As Luther himself noted from personal experience, the monastic tradition of liturgy was simpler though not simple, and provided a marked contrast to the more elaborate forms and practices of a courtly setting. It is then somewhat surprising that the modern liturgical movement is born within the monastic tradition of Rome and spread from there to all liturgical churches. The liturgical movement was, in effect, providing the larger church with the forms preserved within the confines of the monastic tradition.
While it is not entirely fair to say that monastic liturgy was simple or universally simpler, it is true to say that on the whole it was simpler than the Baroque liturgies and than the liturgical settings of courtly life. But the liturgical movement began less with a reform to the mass than to the restoration of the daily offices typically absent from the life of most people outside the monastery or convent. Until modern times, these monastic communities retained the richness of the daily office and, though ritually ordered, they offered a picture of consistency, tranquility, dignity, and simplicity so often lacking in the chaotic shape of modern life. Monastic life flourished at the same time as the liturgical movement was coming into its own and the influence of liturgical scholars was being felt beyond the confines of a cloistered life, prior to 1950 or so.

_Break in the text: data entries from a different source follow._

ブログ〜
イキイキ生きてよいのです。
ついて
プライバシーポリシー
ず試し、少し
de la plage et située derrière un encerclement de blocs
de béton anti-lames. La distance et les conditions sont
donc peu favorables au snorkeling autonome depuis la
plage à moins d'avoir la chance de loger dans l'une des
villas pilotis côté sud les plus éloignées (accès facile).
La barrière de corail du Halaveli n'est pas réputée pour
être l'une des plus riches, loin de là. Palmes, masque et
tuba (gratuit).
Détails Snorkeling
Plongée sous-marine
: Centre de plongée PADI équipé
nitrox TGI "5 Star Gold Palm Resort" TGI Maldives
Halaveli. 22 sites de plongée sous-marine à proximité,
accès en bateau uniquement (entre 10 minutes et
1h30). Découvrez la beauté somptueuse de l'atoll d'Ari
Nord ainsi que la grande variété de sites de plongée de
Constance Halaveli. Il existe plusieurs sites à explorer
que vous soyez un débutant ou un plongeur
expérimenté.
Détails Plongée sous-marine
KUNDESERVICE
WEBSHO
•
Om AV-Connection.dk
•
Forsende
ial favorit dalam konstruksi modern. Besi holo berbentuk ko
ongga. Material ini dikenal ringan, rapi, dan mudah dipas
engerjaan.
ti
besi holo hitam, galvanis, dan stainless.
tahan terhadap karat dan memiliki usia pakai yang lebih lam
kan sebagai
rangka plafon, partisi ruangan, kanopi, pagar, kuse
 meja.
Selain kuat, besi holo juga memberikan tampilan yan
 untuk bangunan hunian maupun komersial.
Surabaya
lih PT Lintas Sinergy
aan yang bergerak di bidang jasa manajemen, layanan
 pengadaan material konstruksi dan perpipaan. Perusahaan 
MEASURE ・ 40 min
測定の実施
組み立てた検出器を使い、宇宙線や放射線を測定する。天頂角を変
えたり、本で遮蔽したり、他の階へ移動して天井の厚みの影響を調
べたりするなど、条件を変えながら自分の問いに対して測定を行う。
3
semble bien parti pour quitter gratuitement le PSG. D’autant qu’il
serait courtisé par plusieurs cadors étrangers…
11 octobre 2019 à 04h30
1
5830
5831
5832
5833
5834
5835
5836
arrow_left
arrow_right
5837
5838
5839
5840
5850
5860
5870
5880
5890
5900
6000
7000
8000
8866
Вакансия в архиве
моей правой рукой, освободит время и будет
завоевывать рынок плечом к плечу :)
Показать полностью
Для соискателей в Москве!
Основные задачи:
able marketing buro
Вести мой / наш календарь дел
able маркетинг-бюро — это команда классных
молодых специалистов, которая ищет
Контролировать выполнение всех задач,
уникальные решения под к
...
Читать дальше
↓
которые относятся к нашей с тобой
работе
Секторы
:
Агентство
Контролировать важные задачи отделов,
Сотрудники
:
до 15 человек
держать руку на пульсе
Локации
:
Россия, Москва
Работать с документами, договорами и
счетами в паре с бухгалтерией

Simplicity and tradition are not opposites nor do they compete. In fact, the monastic heritage of simplicity was thoroughly traditional even as it lived side by side the more elaborate settings of cathedral and court. Surely it is true that the aristocratic excesses of the Baroque era contributed to the grandeur and elaborate character of the mass, especially in cathedral and courtly setting and yet this seemed not at all to threaten the simpler setting of the monastic community anymore than the monastic life competed with the more elaborate settings.
In other words, it is not a choice. And this is true for Lutheranism no less than for Rome. As Luther envisioned Latin being retained in urban settings, living side by side the German Mass in the vernacular, so must simpler forms live side by side the more elaborate settings in our own day. Yet that is exactly the problem. No one insists that it is a betrayal of Lutheran identity to follow the form with a simpler ceremonial in rural Nebraska, for example, yet there is no shortage of folks who insist that the settings where musical resources and a more elaborate ceremonial are employed are not fully Lutheran. That is the problem we face today.
Our Confessions quoted approvingly both the liturgical tradition of the East and its doctrine and fathers. They did so even knowing that the Byzantine Divine Liturgy simply overflows with rich imagery, profound gesture, and deep ceremony. The Byzantines, it seems, did not succumb to the idea that there is a preference between the richer or simpler forms or one is more authentic than they other. They have resisted the cultural move toward minimalism, utilitarianism, and egalitarianism that have surely had profound influence over Western society, culture, and religion.
Nevertheless, we find ourselves at a time when a liturgical folk turn up their noses at the wholesale adoption of evangelical forms for confessional reasons and those who see liturgy as better simple, plain, and basic insist that this is Lutheranism drawn to its logical conclusion. They are not the same. Just as monastic life preserved the tradition, so must simpler liturgy preserve the tradition today. A more elaborate ceremonial should not threaten the places where it is not possible or authentic and neither should a simpler liturgical setting dismiss those who have retained the once common and familiar shapes of our liturgical piety. Strangely enough, we live at a time when the hymnal is seen as the fullest liturgical expression that must adopted in small bites while the more elaborate ceremonial once normative among Lutherans is rejected out of hand as a betrayal of that hymnal and suggestive of Roman sympathy. What fools we have become!
A liturgical parish like mine does not threaten the parish a couple of hours down the road that has no organist, speaks most of the liturgy, sings fewer hymns, and observes the rubrics without elaboration. Maybe I am wrong but I find few voices insisting that every Lutheran parish must employ all the ritual and ceremonial of our tradition to be authentically Lutheran. I do find many voices in our church body insisting that the Lutheran parishes who do employ the richer liturgical and ceremonial aspects of our tradition to be less than Lutheran. As once the simpler tradition of the monastery lived side by side the more elaborate one of cathedral and court, so must Lutherans learn to do the same. Note, however, that I have said nothing to encourage those who have thrown out the baby with the bath water and whose Sunday morning worship bears little or no resemblance to the forms resident in our hymnals and agendas. That, my friends, is a different fish to fry.